Money
Government scrambles to speed up spending as fiscal year end nears
Expenditure usually gets bunched up during the period mid-May to mid-JuneRajesh Khanal
The government has transferred more than Rs5 billion to new budgetary headings as it scrambles to speed up spending at the tail end of the fiscal year. Expenditure usually gets bunched up during the period mid-May to mid-June as the government scrambles to use up unspent funds with the fiscal year drawing to a close.
Budget transfer means moving funds from one assigned programme or project to another. In many cases, government agencies seek to adjust budgetary allocations after being unable to spend earmarked money.
Finance Ministry records show that most of the transfers to non-budgetary headings were made under the title of emergencies of general administration and development programmes. A large amount of funds was transferred to pay motivational allowance to government officials and overtime wages to customs officials.
Of the total amount, Rs55 million was spent on official visits to foreign countries. Rs30.95 million was spent during President Bidya Devi Bhandari’s state visit to China while Rs21.28 million was spent for Prime Minister KP Sharma Oli’s visits to Vietnam and Cambodia.
The ministry approved the transfer of Rs1 billion to the Rani-Biratnagar-Itahari-Dharan road expansion project. Rs396.50 million was transferred to provide relief to conflict victims and family members of missing people.
Almost every year, the ministry has been allowing large budget transfers towards the end of the fiscal year. In the past four months, the ministry allowed budget transfers totalling Rs47 billion. This year, the ministry issued a directive restricting budget transfers from mid-June to mid-July, the last month of the fiscal year.
The Office of the Auditor General pointed out major flaws in spending under non-budgetary headings by the government in its 56th annual report for the fiscal year 2017-18.
The report shows that the Finance Ministry had allowed transfers totalling 19 times over the limit. The Appropriation Act 2017 bars the government from making transfers of more than 10 percent of the budget allocation.
Irregular budget transfers have raised concern among donor agencies.

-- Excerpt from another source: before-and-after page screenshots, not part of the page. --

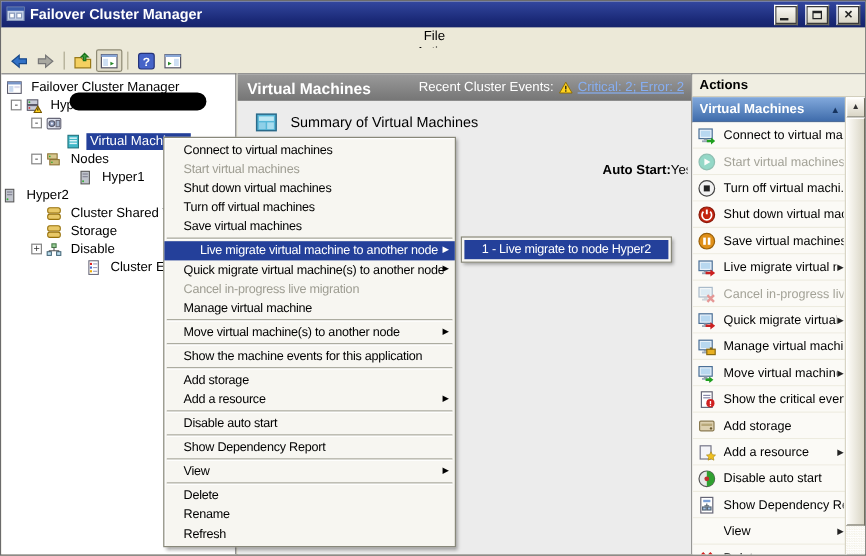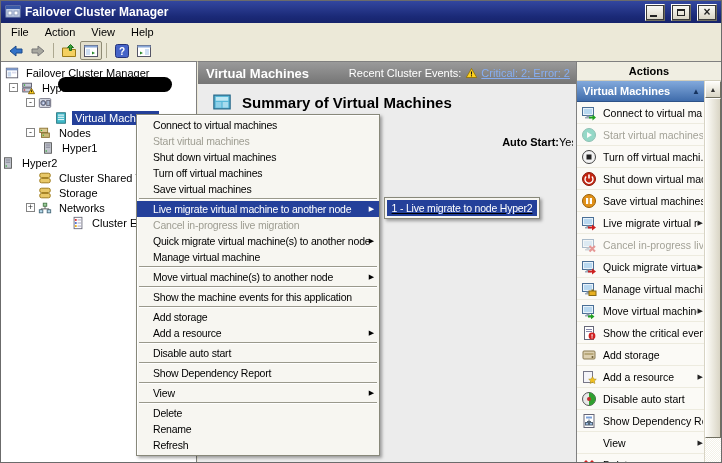--- a/index.html
+++ b/index.html
@@ -17,21 +17,21 @@
   .winbtn{width:18px;height:15px;background:linear-gradient(#fdfcf8,#d6d2c2);
     border:1px solid #fff;border-right-color:#6f6d5e;border-bottom-color:#6f6d5e;
     box-shadow:0 0 0 1px #3a3a3a inset;margin-left:2px;flex:none;position:relative;
     display:flex;align-items:center;justify-content:center;}
   .winbtn .mingl{position:absolute;left:4px;bottom:3px;width:7px;height:2px;background:#222;}
   .winbtn .maxgl{width:8px;height:7px;border:1px solid #222;border-top-width:2px;box-sizing:border-box;}
   .winbtn .xgl{font-size:12px;font-weight:bold;line-height:10px;color:#222;}
 
   
   #menubar{position:absolute;left:0;top:22px;right:0;height:17px;display:flex;
-    align-items:center;padding-left:2px;background:#ece9d8;}
+    align-items:center;padding-left:2px;background:#ece9d8;flex-direction:column;}
   .mb-item{padding:1px 8px;}
   #toolbar{position:absolute;left:0;top:39px;right:0;height:21px;display:flex;
     align-items:center;padding-left:4px;background:#ece9d8;border-bottom:1px solid #b8b4a0;}
   .tb{width:22px;height:19px;display:flex;align-items:center;justify-content:center;flex:none;}
   .tb svg{width:16px;height:16px;}
   .tb.pressed{border:1px solid #8e8a74;background:#e2decb;border-radius:2px;box-sizing:border-box;}
   .tsep{width:1px;height:15px;background:#aca890;margin:0 4px;flex:none;}
 
   
   #tree-panel{position:absolute;left:0;top:60px;width:196px;bottom:0;background:#fff;
@@ -49,30 +49,30 @@
   #content{position:absolute;left:197px;top:60px;width:378px;bottom:0;background:#ececec;
     border-top:1px solid #808080;box-sizing:border-box;}
   #chead{height:22px;background:linear-gradient(#9a9a9a,#757575);display:flex;align-items:center;
     padding:0 6px 0 8px;color:#fff;overflow:hidden;white-space:nowrap;}
   #chead .t{font-weight:bold;font-size:13px;flex:1;}
   #chead .ev-label{font-weight:normal;margin-right:4px;}
   #chead .warn{width:13px;height:12px;margin-right:3px;flex:none;}
   #chead a{color:#86aef2;text-decoration:underline;}
   #summary-row{display:flex;align-items:center;gap:10px;padding:8px 0 0 14px;}
   #summary-row .sicon{width:20px;height:20px;flex:none;}
-  #summary-row .st{font-weight:bold;font-size:15px;}
+  #summary-row .st{font-weight:normal;font-size:12px;}
   #autostart{position:absolute;top:74px;right:3px;display:flex;align-items:center;}
   #autostart .lab{font-weight:bold;margin-right:0;}
   #autostart .val{display:inline-block;max-width:14px;overflow:hidden;white-space:nowrap;}
 
   
   #actions{position:absolute;left:575px;top:60px;right:0;bottom:0;background:#f6f5ee;
     border-top:1px solid #808080;border-left:1px solid #808080;box-sizing:border-box;}
   #actions-title{height:19px;font-weight:bold;padding:3px 6px 0;box-sizing:border-box;
-    background:#f0eee2;border-bottom:1px solid #d2cebc;text-align:center;}
+    background:#f0eee2;border-bottom:1px solid #d2cebc;}
   #asec{position:absolute;top:19px;left:0;width:129px;height:21px;
     background:linear-gradient(#82a9dc,#3f6cab);border-bottom:1px solid #2d5288;
     display:flex;align-items:center;padding:0 6px;box-sizing:border-box;color:#fff;font-weight:bold;}
   #asec .lbl{flex:1;white-space:nowrap;overflow:hidden;}
   #asec .col{font-size:8px;color:#16335e;}
   #alist{position:absolute;top:40px;left:0;width:129px;bottom:0;background:#fbfaf6;overflow:hidden;}
   .arow{height:22px;display:flex;align-items:center;padding:0 3px 0 4px;
     border-bottom:1px solid #edebdf;box-sizing:border-box;background:#fbfaf6;}
   .aicon{width:16px;height:16px;margin-right:6px;flex:none;}
   .albl{flex:1;white-space:nowrap;overflow:hidden;font-size:10.5px;}
@@ -88,28 +88,28 @@
     display:flex;align-items:center;justify-content:center;font-size:7px;color:#333;}
   #asb .sthumb{position:absolute;top:17px;left:0;right:0;height:340px;background:linear-gradient(90deg,#fdfcf8,#d9d5c5);
     border:1px solid #fff;border-right-color:#716f60;border-bottom-color:#716f60;box-sizing:border-box;}
 
   
   #cmenu{position:absolute;left:135px;top:113px;width:244px;z-index:10;background:#f7f6f1;
     border:1px solid #88887a;box-shadow:inset 1px 1px 0 #fff,2px 2px 3px rgba(0,0,0,.35);
     padding:2px 0;box-sizing:border-box;}
   .mitem{height:16px;line-height:16px;padding:0 14px 0 16px;position:relative;white-space:nowrap;
     font-size:10.5px;letter-spacing:-.2px;overflow:hidden;}
-  .mitem.hl{background:#24409a;color:#fff;}
+  .mitem.hl{background:#24409a;color:#fff;text-align:right;}
   .mitem.dis{color:#9e9d92;}
   .marrow{position:absolute;right:5px;top:0;font-size:7px;line-height:16px;}
   .msep{height:0;border-top:1px solid #9a998c;border-bottom:1px solid #fff;margin:1px 2px;}
 
   
-  #smenu{position:absolute;left:383px;top:196px;width:156px;z-index:11;background:#f7f6f1;
-    border:1px solid #88887a;box-shadow:2px 2px 3px rgba(0,0,0,.35);padding:2px;box-sizing:border-box;text-decoration:underline;}
+  #smenu{position:absolute;left:383px;top:196px;width:176px;z-index:11;background:#f7f6f1;
+    border:1px solid #88887a;box-shadow:2px 2px 3px rgba(0,0,0,.35);padding:2px;box-sizing:border-box;}
   #smenu .mitem{padding:0;text-align:center;}
 </style>
 </head>
 <body>
 
 <div id="screen">
 
   <div id="titlebar">
     <span class="appicon">
       <svg viewBox="0 0 16 16">
@@ -245,21 +245,21 @@
         <span class="ticon">
           <svg viewBox="0 0 16 16">
             <rect x="2" y="2.5" width="9" height="5" fill="#d8c890" stroke="#8a7030"></rect>
             <rect x="4" y="8" width="9" height="5" fill="#c8b878" stroke="#8a7030"></rect>
             <circle cx="4" cy="5" r=".8" fill="#3a3"></circle>
             <circle cx="6" cy="10.5" r=".8" fill="#3a3"></circle>
           </svg>
         </span>
         <span class="tlabel">Nodes</span>
       </div>
-      <div class="trow" style="padding-left: 40px;">
+      <div class="trow" style="padding-left: 63px;">
         <span class="ticon">
           <svg viewBox="0 0 16 16">
             <rect x="4" y="2" width="8" height="12" fill="#c0c4cc" stroke="#555"></rect>
             <rect x="5.5" y="4" width="5" height="1.2" fill="#889"></rect>
             <rect x="5.5" y="6.5" width="5" height="1.2" fill="#889"></rect>
             <circle cx="6" cy="11.5" r=".9" fill="#3a3"></circle>
           </svg>
         </span>
         <span class="tlabel">Hyper1</span>
       </div>
@@ -295,21 +295,21 @@
       <div class="trow" style="padding-left: 25px;">
         <span class="texp">+</span>
         <span class="ticon">
           <svg viewBox="0 0 16 16">
             <rect x="1.5" y="10" width="4" height="3.5" fill="#bde" stroke="#467"></rect>
             <rect x="10.5" y="10" width="4" height="3.5" fill="#bde" stroke="#467"></rect>
             <rect x="6" y="2.5" width="4" height="3.5" fill="#9c9" stroke="#474"></rect>
             <path d="M8 6 v3 M8 9 H3.5 v1 M8 9 h4.5 v1" stroke="#555" fill="none"></path>
           </svg>
         </span>
-        <span class="tlabel">Networks</span>
+        <span class="tlabel">Disable</span>
       </div>
       <div class="trow" style="padding-left: 37px; margin-left: 33px;">
         <span class="ticon">
           <svg viewBox="0 0 16 16">
             <rect x="3.5" y="1.5" width="9" height="13" fill="#fff" stroke="#667"></rect>
             <rect x="4.5" y="3.5" width="2" height="2" fill="#d22"></rect>
             <rect x="7.5" y="4" width="4" height="1" fill="#99b"></rect>
             <rect x="4.5" y="7" width="2" height="2" fill="#46c"></rect>
             <rect x="7.5" y="7.5" width="4" height="1" fill="#99b"></rect>
             <rect x="4.5" y="10.5" width="2" height="2" fill="#ea0"></rect>
@@ -550,22 +550,22 @@
   </div>
 
   <div id="cmenu">
       <div class="mitem"><span>Connect to virtual machines</span></div>
       <div class="mitem dis"><span>Start virtual machines</span></div>
       <div class="mitem"><span>Shut down virtual machines</span></div>
       <div class="mitem"><span>Turn off virtual machines</span></div>
       <div class="mitem"><span>Save virtual machines</span></div>
       <div class="msep"></div>
       <div class="mitem hl"><span>Live migrate virtual machine to another node</span><span class="marrow">▶</span></div>
+      <div class="mitem"><span>Quick migrate virtual machine(s) to another node</span><span class="marrow">▶</span></div>
       <div class="mitem dis"><span>Cancel in-progress live migration</span></div>
-      <div class="mitem"><span>Quick migrate virtual machine(s) to another node</span><span class="marrow">▶</span></div>
       <div class="mitem"><span>Manage virtual machine</span></div>
       <div class="msep"></div>
       <div class="mitem"><span>Move virtual machine(s) to another node</span><span class="marrow">▶</span></div>
       <div class="msep"></div>
       <div class="mitem"><span>Show the machine events for this application</span></div>
       <div class="msep"></div>
       <div class="mitem"><span>Add storage</span></div>
       <div class="mitem"><span>Add a resource</span><span class="marrow">▶</span></div>
       <div class="msep"></div>
       <div class="mitem"><span>Disable auto start</span></div>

World Bank officials have urged the government to check the tendency of virement stating that it might not help serve the purpose of financial discipline.
Uttar Kumar Khatri, spokesperson for the Finance Ministry, said the government could transfer funds from headings where the allocation was not being utilised under the Finance Act and Appropriation Act. “The ministry also needs to reach a decision when the allocation falls short due to an unexpected rise in expenses under a particular heading,” said Khatri, denying that such a move constituted violation of fiscal discipline.
Keshab Acharya, who served as an economic adviser to the Finance Ministry, said the large budget transfers affected the government’s aim to maintain fiscal discipline.
Acharya said the prevailing practice of budget transfers raised questions about the efficiency of the financial administration run by the government with a two-thirds majority. “It reveals the irresponsibility of the authorities that revise their own estimates of the budget allocated via the government red book,” he said.